Лакей в великолепной ливрее открыл двери в личные покои королевы, и граф вошел, обнаружив, как он, впрочем, и ожидал, королеву одну.
Склонившись, как этого требовал этикет, над ее рукой, он уловил восхищенный блеск ее глаз.
Это было выражение, которое граф постоянно встречал в глазах и улыбках всех женщин, молодых и старых, когда они смотрели на него. Если же этого почему-либо не происходило, он всегда с большим удивлением задавался вопросом, в чем причина столь необычного поведения.
Впрочем, восхищение, без сомнения, присутствующее во взгляде королевы, вскоре сменилось тревогой.
— Я послала за вами, Виктор, — сказала она своим тихим голосом, — чтобы сообщить вам, что случилось нечто весьма серьезное, и я бы хотела, чтобы вы узнали это раньше от меня, чем от кого бы то ни было другого.
— Что же такое могло произойти? — спросил граф.
При этом он с беспокойством подумал, не стало ли королеве известно о его участии в одной злосчастной вечеринке две ночи тому назад.
На протяжении всего инцидента графа не покидала уверенность, что поведение его гостей, без сомнения, вызовет громкий скандал, если на следующий день кто-нибудь проговорится.
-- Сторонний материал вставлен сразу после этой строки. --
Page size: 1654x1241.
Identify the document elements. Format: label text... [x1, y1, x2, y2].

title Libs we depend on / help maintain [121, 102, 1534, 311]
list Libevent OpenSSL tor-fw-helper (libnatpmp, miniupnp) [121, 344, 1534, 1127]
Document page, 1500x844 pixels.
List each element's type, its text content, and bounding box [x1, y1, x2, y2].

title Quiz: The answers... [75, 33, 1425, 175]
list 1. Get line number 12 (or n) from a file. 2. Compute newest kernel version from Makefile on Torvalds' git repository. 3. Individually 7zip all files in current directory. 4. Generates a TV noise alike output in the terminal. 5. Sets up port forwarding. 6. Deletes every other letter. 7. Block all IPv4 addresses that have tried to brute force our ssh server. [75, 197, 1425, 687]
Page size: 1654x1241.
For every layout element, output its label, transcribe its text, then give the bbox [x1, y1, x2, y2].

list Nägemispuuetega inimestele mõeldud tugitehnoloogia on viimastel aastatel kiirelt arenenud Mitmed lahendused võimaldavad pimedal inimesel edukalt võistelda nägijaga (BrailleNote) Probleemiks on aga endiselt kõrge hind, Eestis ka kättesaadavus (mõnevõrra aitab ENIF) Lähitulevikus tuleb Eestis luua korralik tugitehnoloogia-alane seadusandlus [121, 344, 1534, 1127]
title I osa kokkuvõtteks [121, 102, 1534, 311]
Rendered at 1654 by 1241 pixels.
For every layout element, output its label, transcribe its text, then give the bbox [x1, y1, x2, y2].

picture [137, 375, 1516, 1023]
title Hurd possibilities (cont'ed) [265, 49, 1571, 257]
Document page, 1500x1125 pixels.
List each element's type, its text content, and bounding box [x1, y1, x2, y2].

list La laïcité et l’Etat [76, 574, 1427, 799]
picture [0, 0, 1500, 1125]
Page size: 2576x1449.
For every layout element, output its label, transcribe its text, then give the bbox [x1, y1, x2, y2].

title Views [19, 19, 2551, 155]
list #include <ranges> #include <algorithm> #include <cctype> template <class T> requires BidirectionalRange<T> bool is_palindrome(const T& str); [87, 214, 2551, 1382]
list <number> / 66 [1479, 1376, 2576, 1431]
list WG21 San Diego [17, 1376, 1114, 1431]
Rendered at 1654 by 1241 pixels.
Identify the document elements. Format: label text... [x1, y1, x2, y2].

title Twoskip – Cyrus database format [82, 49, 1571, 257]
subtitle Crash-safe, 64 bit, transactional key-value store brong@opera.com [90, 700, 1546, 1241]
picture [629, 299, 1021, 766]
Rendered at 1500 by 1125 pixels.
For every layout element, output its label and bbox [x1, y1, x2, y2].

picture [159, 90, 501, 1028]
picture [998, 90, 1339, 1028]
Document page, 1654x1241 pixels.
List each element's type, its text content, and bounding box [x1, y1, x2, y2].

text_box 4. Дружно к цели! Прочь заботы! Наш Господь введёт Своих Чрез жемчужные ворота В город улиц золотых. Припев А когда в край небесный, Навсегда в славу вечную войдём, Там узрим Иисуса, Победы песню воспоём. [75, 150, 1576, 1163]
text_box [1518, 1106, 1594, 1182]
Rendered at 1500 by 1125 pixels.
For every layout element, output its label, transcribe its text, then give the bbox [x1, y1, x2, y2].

Но мужчины, даже голландцы, обычно допускают некоторые вольности с особами, которые принадлежат к театральному миру, что же в таком случае говорить о легкомысленных темпераментных французах?
Он полагал, что вряд ли королеве в точности сообщили все подробности этого прискорбного происшествия, хотя никогда нельзя быть уверенным в том, что именно злорадные недоброжелатели могут нашептать ей на ухо и какие из рассказанных ей историй она посчитает целесообразным оставить у себя в памяти.
— Что так расстроило вас, Ваше Величество? — спросил он. — Если это касается меня, я могу лишь выразить мои глубокие сожаления, что вас могли побеспокоить по столь ничтожному поводу.
Он всегда обращался к королеве весьма церемонно, зная, что она предпочитает, чтобы он не афишировал их родственные связи.
— Я действительно расстроена, — отвечала она. — И боюсь, Виктор, что вас ожидают неприятности. И весьма серьезные.
Граф молча приподнял брови, ожидая продолжения.
В действительности он не слишком опасался последствий происшествия этого вечера. Просто он слишком хорошо знал, как некоторые пикантные подробности могут быть преувеличены и искажены сплетниками, в которых не было недостатка в придворных кругах.
Королева Даугер сделала глубокий вдох, словно пытаясь укрепить свой дух, а затем произнесла:
— Луиза Ван Хейдберг покончила жизнь самоубийством прошлой ночью.
Она произнесла это без всяких эмоций, и все же казалось, что ее бесстрастный голос эхом разнесся по всей комнате.
Граф недоверчиво уставился на нее.
— Я не верю этому, — наконец сумел произнести он.
— Это правда. Она приняла дозу лауданума, достаточную, чтобы убить двух сильных мужчин, и когда служанка обнаружила ее утром, она была мертва уже несколько часов.
— Боже мой! — воскликнул граф.
Затем, забыв всякий этикет, он прошел через покои к окну и, глядя в сад, пустой и притихший под блеклым ноябрьским небом, попытался собраться с мыслями.
— Я сделаю все, что в моих силах, чтобы ваше имя не упоминалось в связи с этим, — произнесла королева после минутного молчания. — И постараюсь предотвратить любой скандал.
— Но почему вы считаете, что я имею к этому отношение?
— Потому что между Луизой и ее супругом произошла ссора именно из-за вас.
— Из-за меня?
— Она написала вам письмо, весьма неосторожное, как я полагаю, от которого любой муж пришел бы в ярость.
— Как же Вильям смог прочитать его?
— Луиза как раз писала это письмо у себя в будуаре, когда он неожиданно вошел, и, так как она выглядела при этом очень виноватой и попыталась прикрыть письмо, он просто отнял его силой.
— Это очень на него похоже, — резко заметил граф.
Королева Даугер вздохнула.
— Вы ведь знаете так же хорошо, как и я, насколько он ревнив, и, к сожалению, там, где речь идет о вас, у него, без сомнения, есть все основания для этого.
— Все это закончилось два… нет, почти три месяца назад.
— Возможно, это и так, с вашей точки зрения, — сказала королева, — но Луиза все еще продолжала любить вас и вела себя как истеричная девчонка, а не замужняя женщина.